Saved data entries
________________________________________
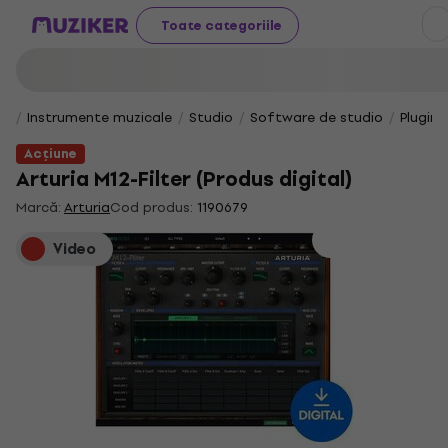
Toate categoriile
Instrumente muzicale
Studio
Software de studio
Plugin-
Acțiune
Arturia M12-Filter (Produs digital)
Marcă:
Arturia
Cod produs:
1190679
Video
________________________________________
For each record, return its text exactly and leave any picture out.

Answer space:
Toate categoriile
Instrumente muzicale
Studio
Software de studio
Plugin-
Acțiune
Arturia M12-Filter (Produs digital)
Marcă:
Arturia
Cod produs:
1190679
Video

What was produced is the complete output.